━━━━━ BRANO DI LETTURA ━━━━━

Un altro elemento particolarmente significativo, riportato nello studio “Le scuole speciali in Lombardia” di L. D’Alonzo, è che spesso la scuola speciale non è la prima scelta delle famiglie, ma è una soluzione di ripiego legata alle difficoltà e ai problemi incontrati nel precedente percorso scolastico ordinario, in alcuni casi “consigliata” da professionisti esterni e interni alla scuola tra cui, occasionalmente, i docenti stessi e/o il Preside.
Magari mi sbaglio e le due questioni non sono legate, tuttavia ritengo che le strade che conducono a “discriminazioni dirette, formali e legate a elementi oggettivi”, spesso sono lastricate dai tanti “consigli informali ad personam” e dalle diverse discriminazioni indirette di cui sono vittime gli studenti con disabilità.
Lei afferma che “I piani operativi nazionali sono tutti rivolti all’inclusione sociale e culturale; le loro finalità sono principalmente rivolte a una scuola aperta in cui le differenze possano convivere”. Personalmente concordo ma è così sicuro che questo sia patrimonio comune? Secondo lei aver formalizzato la prospettiva inclusiva della nostra scuola è una garanzia sufficiente per tutelarci da derive discriminanti ed è un principio ormai generalmente acquisito nel nostro paese?
A tal proposito le riporto un parere di un esperto citato nel recente documento su “Il diritto alla salute dei minori diversamente abili”, approvato dalla Commissione bicamerale sull’infanzia e l’adolescenza: “Un bambino o un adolescente affetto da ritardo mentale può trarre grandi vantaggi da un progetto riabilitativo in regime semiresidenziale, che a volte si sostituisce anche alla scuola”. Dallo stenografico della seduta in cui era stato convocato l’esperto, si può rilevare come il discorso fosse stato più ampio, facendo da una parte riferimento a progetti di alternanza centro/scuola ma dall’altra specificando anche come il centro sia frequentato da diversi minori che “hanno l'esenzione dall'obbligo scolastico perché sono affetti da ritardo mentale grave”. Mi pare che quanto riportato dall’esperto fotografi una prassi (esonero dall’obbligo scolastico e inserimento in centro semiresidenziale) pericolosa, e di fronte alla quale ritengo preoccupante il silenzio dei 40 parlamentari componenti la Commissione, nessuno dei quali si è preoccupato di stigmatizzare e/o mettere in discussione tali affermazioni.

━━━━━ MATERIALE FORNITO ━━━━━

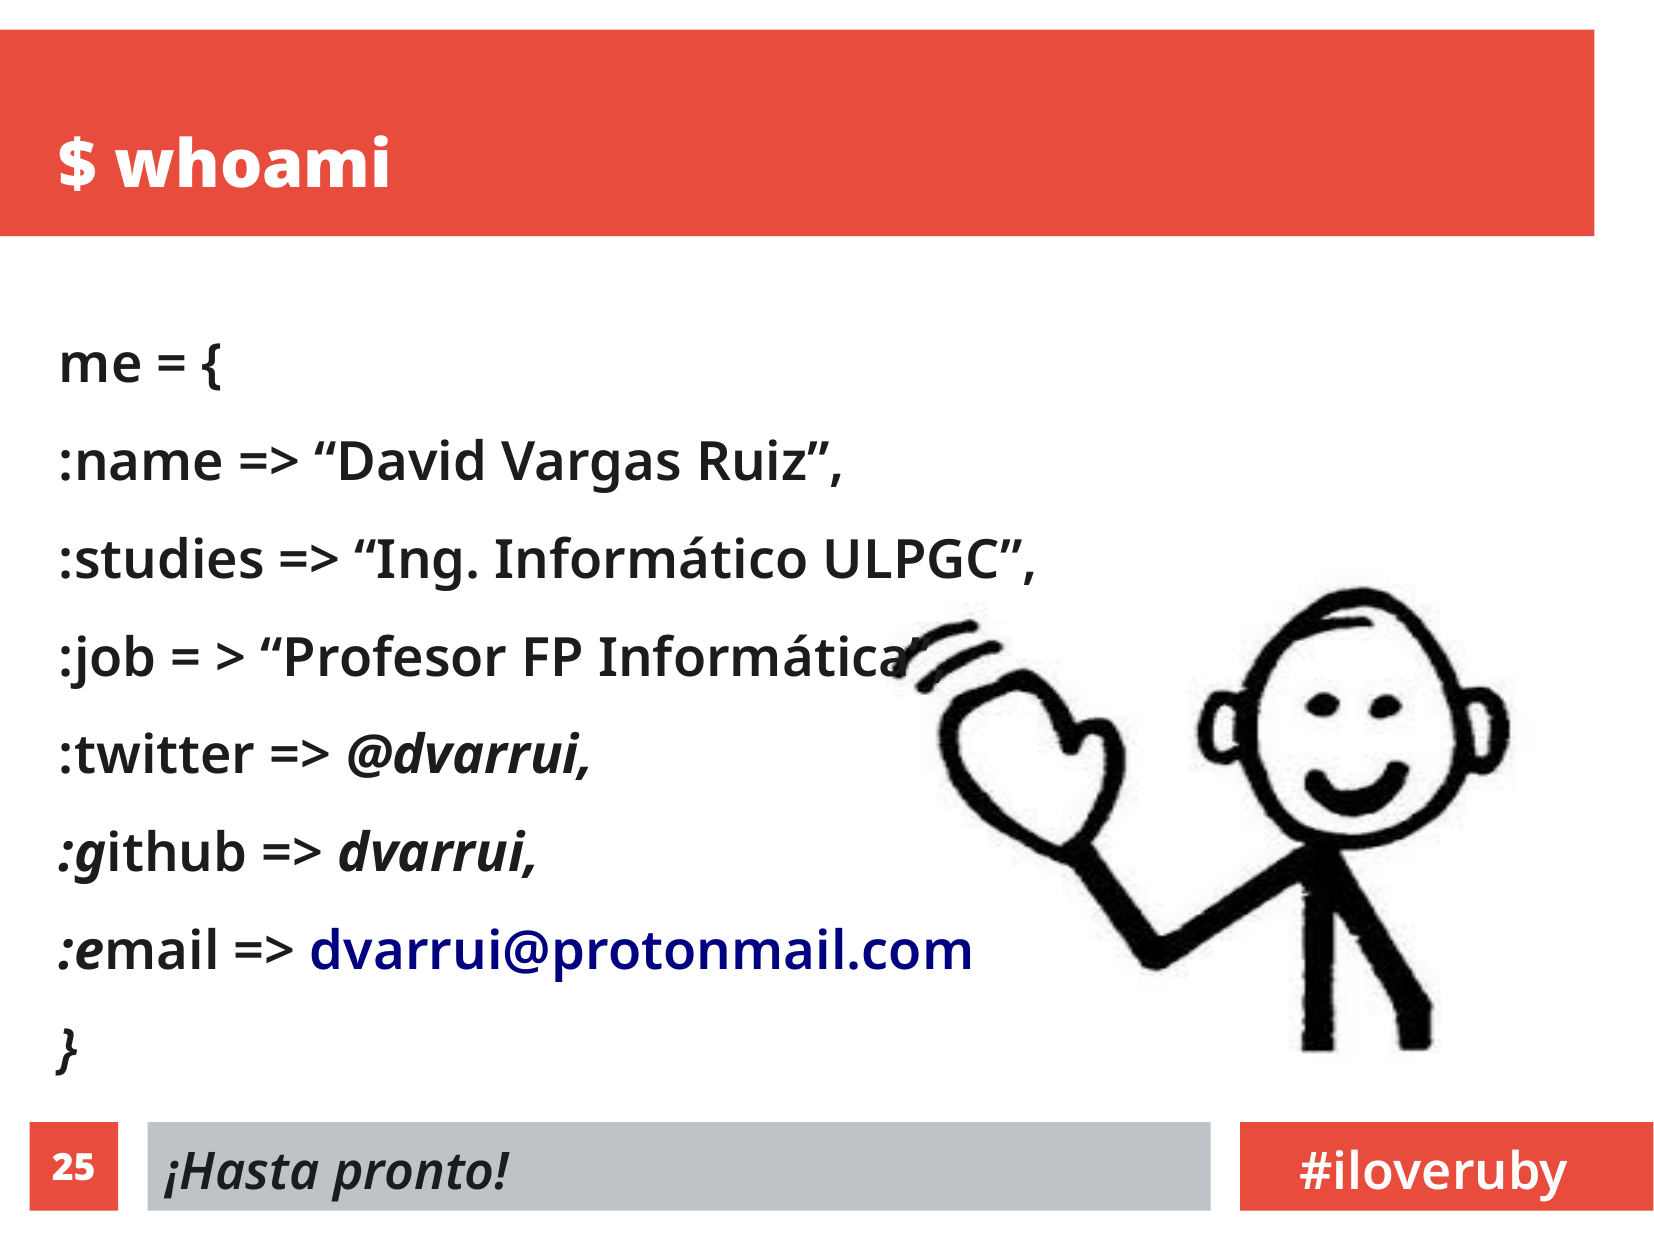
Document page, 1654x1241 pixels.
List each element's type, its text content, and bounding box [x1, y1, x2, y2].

━━━━━

Puoi ritrascrivere fedelmente la parte del brano sulle scuole speciali che comincia con "Lei afferma che" e prosegue fino a "nel nostro paese?"? Il materiale non ha alcun legame con il brano.

Lei afferma che “I piani operativi nazionali sono tutti rivolti all’inclusione sociale e culturale; le loro finalità sono principalmente rivolte a una scuola aperta in cui le differenze possano convivere”. Personalmente concordo ma è così sicuro che questo sia patrimonio comune? Secondo lei aver formalizzato la prospettiva inclusiva della nostra scuola è una garanzia sufficiente per tutelarci da derive discriminanti ed è un principio ormai generalmente acquisito nel nostro paese?